** READING PASSAGE **
>>>>>
The prime crew and their backups—Russian cosmonauts Aleksandr Samokutyayev and Yelena Serova and NASA astronaut Barry Wilmore—completed their final exams inside the Soyuz simulator earlier this month. Both crews reportedly achieved “Excellent” scores. The two crews left the cosmonauts’ training center in Star City, on the forested outskirts of Moscow, and arrived at Baikonur on 13 March to begin preparations for launch, which included familiarization sessions in the simulator, checks of documentation, and fitting of their custom-made Sokol launch and entry suits and molded Soyuz seat liners.
Last week, the final checkout of the Soyuz TMA-12M spacecraft was conducted, and on Saturday, 22 March, it was mated with the rocket. On Sunday, following unanimous authorization from technical management, the vehicle was transferred horizontally out to the pad and raised to the vertical. On Tuesday, clad in their Sokol suits, Skvortsov, Artemyev, and Swanson will arrive at the pad and be helped into their seats aboard Soyuz TMA-12M. Following final checks, Commander Skvortsov’s controls will be activated and the three men will be instructed to close their visors. Internal avionics will be initiated and the on-board flight recorders spooled up to monitor the myriad systems.
Inside the control bunker, the “launch key” will be inserted at T-5 minutes, effectively enabling the ordnance to support Soyuz TMA-12M’s ascent to orbit, and the final phase of the countdown will include the completion of nitrogen purging, the pressurization of propellant tanks, and the topping-off of cryogenics. At T-10 seconds, the turbopumps on the rocket’s central core and its four tapering strap-on boosters will awaken and the engines will steadily build up thrust to full power, producing a retraction of the fueling tower and a liftoff at 3:17 a.m. local time Wednesday (5:17 p.m. EDT Tuesday).
<<<<<
** REQUIREMENTS **
1. Repeat word for word the part of the Soyuz launch passage between "The prime crew" and "Soyuz seat liners.", inclusive.
2. Name every person the Soyuz launch passage mentions by name.

** PROVIDED MATERIAL **
>>>>>
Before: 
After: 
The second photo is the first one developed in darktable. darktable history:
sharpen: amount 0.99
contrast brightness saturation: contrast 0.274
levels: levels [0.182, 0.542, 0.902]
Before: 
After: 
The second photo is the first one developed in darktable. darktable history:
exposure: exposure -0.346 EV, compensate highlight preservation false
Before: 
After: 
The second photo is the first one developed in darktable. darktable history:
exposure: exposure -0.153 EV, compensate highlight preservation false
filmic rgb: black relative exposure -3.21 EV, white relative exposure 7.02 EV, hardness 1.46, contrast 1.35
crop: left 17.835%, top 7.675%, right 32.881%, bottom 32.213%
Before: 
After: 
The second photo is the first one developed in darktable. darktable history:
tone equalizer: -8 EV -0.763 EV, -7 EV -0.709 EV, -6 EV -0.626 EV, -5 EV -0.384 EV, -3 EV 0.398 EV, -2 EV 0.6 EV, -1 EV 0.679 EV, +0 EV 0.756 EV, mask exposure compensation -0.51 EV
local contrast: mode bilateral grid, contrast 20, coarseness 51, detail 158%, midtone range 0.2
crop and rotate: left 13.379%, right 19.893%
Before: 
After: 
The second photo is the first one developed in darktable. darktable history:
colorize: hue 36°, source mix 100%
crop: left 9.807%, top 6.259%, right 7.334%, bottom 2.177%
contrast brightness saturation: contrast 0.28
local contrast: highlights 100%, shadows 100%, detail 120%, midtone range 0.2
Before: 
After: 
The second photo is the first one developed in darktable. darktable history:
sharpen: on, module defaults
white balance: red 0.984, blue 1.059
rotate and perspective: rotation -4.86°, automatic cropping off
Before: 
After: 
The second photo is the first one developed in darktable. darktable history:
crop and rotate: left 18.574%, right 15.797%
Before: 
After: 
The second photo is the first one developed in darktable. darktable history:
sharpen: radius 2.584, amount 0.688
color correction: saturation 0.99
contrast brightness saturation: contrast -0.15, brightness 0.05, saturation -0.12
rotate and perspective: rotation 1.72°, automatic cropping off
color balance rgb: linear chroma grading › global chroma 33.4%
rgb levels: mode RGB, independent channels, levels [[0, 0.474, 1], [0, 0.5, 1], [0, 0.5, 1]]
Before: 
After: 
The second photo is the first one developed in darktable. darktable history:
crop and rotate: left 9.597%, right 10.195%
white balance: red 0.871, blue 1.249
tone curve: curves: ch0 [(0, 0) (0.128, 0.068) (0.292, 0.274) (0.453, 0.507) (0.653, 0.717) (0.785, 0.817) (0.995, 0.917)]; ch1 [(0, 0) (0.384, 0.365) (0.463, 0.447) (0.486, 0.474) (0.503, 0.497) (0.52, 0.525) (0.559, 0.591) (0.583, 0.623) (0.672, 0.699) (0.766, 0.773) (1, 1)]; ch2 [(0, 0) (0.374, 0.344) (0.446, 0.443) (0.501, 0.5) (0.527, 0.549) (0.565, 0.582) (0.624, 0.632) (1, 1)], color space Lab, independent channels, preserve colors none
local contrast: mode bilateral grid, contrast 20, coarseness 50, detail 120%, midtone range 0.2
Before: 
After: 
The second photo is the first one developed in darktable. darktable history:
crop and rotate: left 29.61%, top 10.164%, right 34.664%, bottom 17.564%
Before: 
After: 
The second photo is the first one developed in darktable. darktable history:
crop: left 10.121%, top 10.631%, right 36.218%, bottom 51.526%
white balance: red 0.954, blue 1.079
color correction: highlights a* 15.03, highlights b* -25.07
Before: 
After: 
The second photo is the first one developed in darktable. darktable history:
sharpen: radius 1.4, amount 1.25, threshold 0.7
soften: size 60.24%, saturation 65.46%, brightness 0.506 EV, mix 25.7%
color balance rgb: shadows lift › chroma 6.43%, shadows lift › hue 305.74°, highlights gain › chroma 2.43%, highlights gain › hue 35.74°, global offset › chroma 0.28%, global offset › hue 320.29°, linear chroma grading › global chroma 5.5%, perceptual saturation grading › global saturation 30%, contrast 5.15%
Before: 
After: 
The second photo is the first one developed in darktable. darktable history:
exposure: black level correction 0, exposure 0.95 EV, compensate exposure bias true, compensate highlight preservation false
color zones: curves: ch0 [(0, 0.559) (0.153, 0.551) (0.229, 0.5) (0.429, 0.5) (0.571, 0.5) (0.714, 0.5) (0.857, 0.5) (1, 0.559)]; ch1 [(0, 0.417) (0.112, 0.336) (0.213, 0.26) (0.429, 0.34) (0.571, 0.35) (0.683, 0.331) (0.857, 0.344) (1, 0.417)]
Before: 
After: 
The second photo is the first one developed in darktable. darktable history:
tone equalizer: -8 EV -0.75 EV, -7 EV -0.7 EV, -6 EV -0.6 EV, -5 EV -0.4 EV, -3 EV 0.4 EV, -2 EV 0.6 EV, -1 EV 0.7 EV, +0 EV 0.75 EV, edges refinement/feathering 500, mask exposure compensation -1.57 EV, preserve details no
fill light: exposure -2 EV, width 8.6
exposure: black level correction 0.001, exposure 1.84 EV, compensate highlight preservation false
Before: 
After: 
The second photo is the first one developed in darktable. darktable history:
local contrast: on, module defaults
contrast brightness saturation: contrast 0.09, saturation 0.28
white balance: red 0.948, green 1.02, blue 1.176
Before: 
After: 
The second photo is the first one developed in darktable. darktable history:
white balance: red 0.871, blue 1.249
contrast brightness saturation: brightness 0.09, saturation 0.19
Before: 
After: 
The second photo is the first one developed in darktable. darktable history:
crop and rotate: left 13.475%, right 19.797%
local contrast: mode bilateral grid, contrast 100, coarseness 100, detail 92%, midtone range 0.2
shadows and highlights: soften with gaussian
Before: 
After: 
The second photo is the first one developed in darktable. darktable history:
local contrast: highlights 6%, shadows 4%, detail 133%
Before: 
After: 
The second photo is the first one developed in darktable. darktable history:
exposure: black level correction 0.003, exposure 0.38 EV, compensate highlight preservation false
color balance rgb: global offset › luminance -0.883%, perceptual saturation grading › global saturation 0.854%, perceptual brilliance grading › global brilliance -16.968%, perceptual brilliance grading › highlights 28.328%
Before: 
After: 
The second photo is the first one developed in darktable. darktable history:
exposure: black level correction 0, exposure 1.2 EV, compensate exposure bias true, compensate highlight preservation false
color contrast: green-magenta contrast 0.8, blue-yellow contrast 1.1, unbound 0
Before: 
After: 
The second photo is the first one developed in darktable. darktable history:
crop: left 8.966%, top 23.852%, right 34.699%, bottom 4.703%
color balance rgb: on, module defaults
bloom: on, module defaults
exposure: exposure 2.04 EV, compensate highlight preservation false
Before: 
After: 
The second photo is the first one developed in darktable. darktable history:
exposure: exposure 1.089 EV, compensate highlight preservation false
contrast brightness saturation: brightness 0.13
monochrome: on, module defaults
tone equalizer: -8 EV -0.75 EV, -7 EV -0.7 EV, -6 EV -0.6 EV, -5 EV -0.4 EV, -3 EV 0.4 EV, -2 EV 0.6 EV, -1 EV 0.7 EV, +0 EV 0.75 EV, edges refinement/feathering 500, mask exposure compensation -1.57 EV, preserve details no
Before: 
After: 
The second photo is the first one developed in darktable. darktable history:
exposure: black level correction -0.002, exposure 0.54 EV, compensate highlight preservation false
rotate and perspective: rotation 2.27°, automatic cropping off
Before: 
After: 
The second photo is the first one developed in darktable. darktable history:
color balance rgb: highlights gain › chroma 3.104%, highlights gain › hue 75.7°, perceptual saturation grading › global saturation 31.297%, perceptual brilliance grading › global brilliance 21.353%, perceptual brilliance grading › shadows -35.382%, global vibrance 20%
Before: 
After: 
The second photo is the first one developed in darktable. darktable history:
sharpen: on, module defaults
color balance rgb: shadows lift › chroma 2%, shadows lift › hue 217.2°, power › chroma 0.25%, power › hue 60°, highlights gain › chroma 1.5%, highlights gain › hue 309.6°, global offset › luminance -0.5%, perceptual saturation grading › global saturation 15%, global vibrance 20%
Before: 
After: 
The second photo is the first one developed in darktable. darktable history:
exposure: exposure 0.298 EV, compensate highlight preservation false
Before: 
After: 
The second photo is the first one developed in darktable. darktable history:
<<<<<
** TASK SOLUTIONS **
1.
The prime crew and their backups—Russian cosmonauts Aleksandr Samokutyayev and Yelena Serova and NASA astronaut Barry Wilmore—completed their final exams inside the Soyuz simulator earlier this month. Both crews reportedly achieved “Excellent” scores. The two crews left the cosmonauts’ training center in Star City, on the forested outskirts of Moscow, and arrived at Baikonur on 13 March to begin preparations for launch, which included familiarization sessions in the simulator, checks of documentation, and fitting of their custom-made Sokol launch and entry suits and molded Soyuz seat liners.

2. Aleksandr Samokutyayev, Yelena Serova, Barry Wilmore, Skvortsov, Artemyev, Swanson